EXCERPTED DATA START

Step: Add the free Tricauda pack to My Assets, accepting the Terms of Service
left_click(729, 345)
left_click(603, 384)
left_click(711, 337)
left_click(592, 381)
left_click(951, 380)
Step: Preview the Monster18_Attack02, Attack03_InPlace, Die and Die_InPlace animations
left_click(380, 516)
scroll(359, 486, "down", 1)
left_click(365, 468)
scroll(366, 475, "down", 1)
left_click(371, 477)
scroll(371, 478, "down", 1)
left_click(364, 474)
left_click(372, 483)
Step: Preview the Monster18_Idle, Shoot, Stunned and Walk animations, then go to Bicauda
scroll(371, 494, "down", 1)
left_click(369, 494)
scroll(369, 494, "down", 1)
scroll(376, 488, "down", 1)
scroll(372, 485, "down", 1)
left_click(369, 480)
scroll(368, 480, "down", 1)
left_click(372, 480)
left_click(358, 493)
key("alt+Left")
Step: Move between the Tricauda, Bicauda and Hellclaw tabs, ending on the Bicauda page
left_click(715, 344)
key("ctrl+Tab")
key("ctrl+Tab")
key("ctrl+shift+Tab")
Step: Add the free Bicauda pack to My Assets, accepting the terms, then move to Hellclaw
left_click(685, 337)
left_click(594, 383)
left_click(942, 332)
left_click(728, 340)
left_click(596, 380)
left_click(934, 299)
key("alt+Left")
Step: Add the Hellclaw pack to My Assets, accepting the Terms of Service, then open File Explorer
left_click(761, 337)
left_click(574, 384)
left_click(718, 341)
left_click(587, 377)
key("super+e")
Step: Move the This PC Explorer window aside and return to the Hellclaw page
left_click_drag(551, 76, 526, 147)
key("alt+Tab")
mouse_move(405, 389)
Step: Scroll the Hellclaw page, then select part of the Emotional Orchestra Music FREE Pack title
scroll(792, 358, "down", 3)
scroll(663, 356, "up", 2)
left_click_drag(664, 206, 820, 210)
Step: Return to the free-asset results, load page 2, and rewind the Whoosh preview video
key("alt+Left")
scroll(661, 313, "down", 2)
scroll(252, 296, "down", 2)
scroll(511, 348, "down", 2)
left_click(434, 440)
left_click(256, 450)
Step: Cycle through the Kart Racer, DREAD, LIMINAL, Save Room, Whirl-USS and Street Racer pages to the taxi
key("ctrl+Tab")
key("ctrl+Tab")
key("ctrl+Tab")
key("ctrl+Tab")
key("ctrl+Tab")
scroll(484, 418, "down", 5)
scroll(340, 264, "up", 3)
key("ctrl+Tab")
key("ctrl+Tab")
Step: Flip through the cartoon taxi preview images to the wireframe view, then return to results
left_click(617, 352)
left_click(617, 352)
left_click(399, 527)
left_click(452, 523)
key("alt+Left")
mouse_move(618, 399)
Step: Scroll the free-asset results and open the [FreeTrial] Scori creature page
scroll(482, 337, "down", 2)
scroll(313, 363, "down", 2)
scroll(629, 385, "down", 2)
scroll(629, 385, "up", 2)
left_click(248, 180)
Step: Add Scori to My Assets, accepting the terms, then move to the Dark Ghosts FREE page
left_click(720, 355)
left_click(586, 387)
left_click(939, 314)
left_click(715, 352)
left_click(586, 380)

EXCERPTED DATA END

## PROBLEM REQUIREMENTS:
All the entries should be written out again precisely.

## OUTPUT BELOW:
Step: Add the free Tricauda pack to My Assets, accepting the Terms of Service
left_click(729, 345)
left_click(603, 384)
left_click(711, 337)
left_click(592, 381)
left_click(951, 380)
Step: Preview the Monster18_Attack02, Attack03_InPlace, Die and Die_InPlace animations
left_click(380, 516)
scroll(359, 486, "down", 1)
left_click(365, 468)
scroll(366, 475, "down", 1)
left_click(371, 477)
scroll(371, 478, "down", 1)
left_click(364, 474)
left_click(372, 483)
Step: Preview the Monster18_Idle, Shoot, Stunned and Walk animations, then go to Bicauda
scroll(371, 494, "down", 1)
left_click(369, 494)
scroll(369, 494, "down", 1)
scroll(376, 488, "down", 1)
scroll(372, 485, "down", 1)
left_click(369, 480)
scroll(368, 480, "down", 1)
left_click(372, 480)
left_click(358, 493)
key("alt+Left")
Step: Move between the Tricauda, Bicauda and Hellclaw tabs, ending on the Bicauda page
left_click(715, 344)
key("ctrl+Tab")
key("ctrl+Tab")
key("ctrl+shift+Tab")
Step: Add the free Bicauda pack to My Assets, accepting the terms, then move to Hellclaw
left_click(685, 337)
left_click(594, 383)
left_click(942, 332)
left_click(728, 340)
left_click(596, 380)
left_click(934, 299)
key("alt+Left")
Step: Add the Hellclaw pack to My Assets, accepting the Terms of Service, then open File Explorer
left_click(761, 337)
left_click(574, 384)
left_click(718, 341)
left_click(587, 377)
key("super+e")
Step: Move the This PC Explorer window aside and return to the Hellclaw page
left_click_drag(551, 76, 526, 147)
key("alt+Tab")
mouse_move(405, 389)
Step: Scroll the Hellclaw page, then select part of the Emotional Orchestra Music FREE Pack title
scroll(792, 358, "down", 3)
scroll(663, 356, "up", 2)
left_click_drag(664, 206, 820, 210)
Step: Return to the free-asset results, load page 2, and rewind the Whoosh preview video
key("alt+Left")
scroll(661, 313, "down", 2)
scroll(252, 296, "down", 2)
scroll(511, 348, "down", 2)
left_click(434, 440)
left_click(256, 450)
Step: Cycle through the Kart Racer, DREAD, LIMINAL, Save Room, Whirl-USS and Street Racer pages to the taxi
key("ctrl+Tab")
key("ctrl+Tab")
key("ctrl+Tab")
key("ctrl+Tab")
key("ctrl+Tab")
scroll(484, 418, "down", 5)
scroll(340, 264, "up", 3)
key("ctrl+Tab")
key("ctrl+Tab")
Step: Flip through the cartoon taxi preview images to the wireframe view, then return to results
left_click(617, 352)
left_click(617, 352)
left_click(399, 527)
left_click(452, 523)
key("alt+Left")
mouse_move(618, 399)
Step: Scroll the free-asset results and open the [FreeTrial] Scori creature page
scroll(482, 337, "down", 2)
scroll(313, 363, "down", 2)
scroll(629, 385, "down", 2)
scroll(629, 385, "up", 2)
left_click(248, 180)
Step: Add Scori to My Assets, accepting the terms, then move to the Dark Ghosts FREE page
left_click(720, 355)
left_click(586, 387)
left_click(939, 314)
left_click(715, 352)
left_click(586, 380)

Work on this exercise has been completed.